La nueva brecha de seguridad en Internet Explorer genera confusión

27 Mar 2006 en Seguridad

A partir del pasado jueves en que Microsoft reconoció la existencia de una brecha de seguridad en su Internet Explorer (IE), se corre una carrera entre atacantes y quienes investigan formas de protección.
La mañana del viernes 24, los investigadores detectaron una explotación que burla al arreglo liberado por Microsoft tan sólo un día antes, cuando lanzó un aviso de seguridad sobre la vulnerabilidad “create TextRange” que afecta a usuarios de IE 6 migrando a la versión beta de IE 7 presentada el 20 de marzo.
Scott Carpenter, director de Secure Elements, informó el viernes pasado que la explotación detectada se ha perfeccionado y es capaz de vulnerar hasta a la más reciente versión del browser de Microsoft.

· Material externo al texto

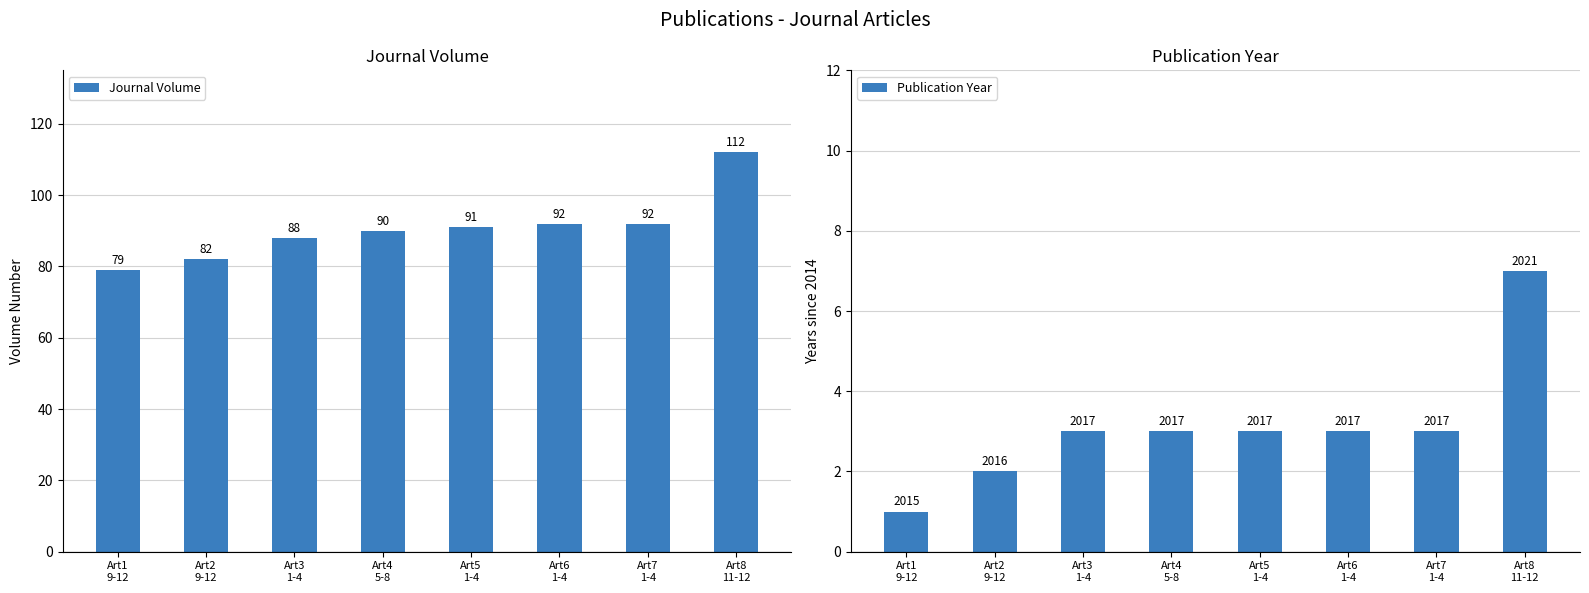

What are all the series names shown in the legend?

Journal Volume, Publication Year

Microsoft aclaró que para que la explotación funcione, el usuario tiene que visitar un determinado sitio Web o hacer click en un link que lo lleva a ese sitio malicioso. La empresa agregó que se han visto ejemplos de pruebas de concepto, pero no ataques concretos hasta ese momento (viernes.)
Hasta que se libere la actualización de seguridad, Microsoft recomienda a los usuarios el update a IE versión 7 beta o desactivar Active Scripting, lo que incluye a controles JavaScript y ActiveX. Microsoft aconsejó a los usuarios de IE 6, a principios de este mes, que desactiven ActiveX.
Carpenter nos dice que la desactivación de Active Scripting altera a muchos sitios en Internet, incluyendo a los de banca online y e-commerce. Secure Elements recomienda pasar a Firefox, Opera u otro browser.
Carpenter aclara que, a medida que hay contenidos de Internet cada vez más ricos, las brechas de seguridad como las de IE también van alcanzando a otros browsers como el propio Firefox y Safari de Apple, por ejemplo.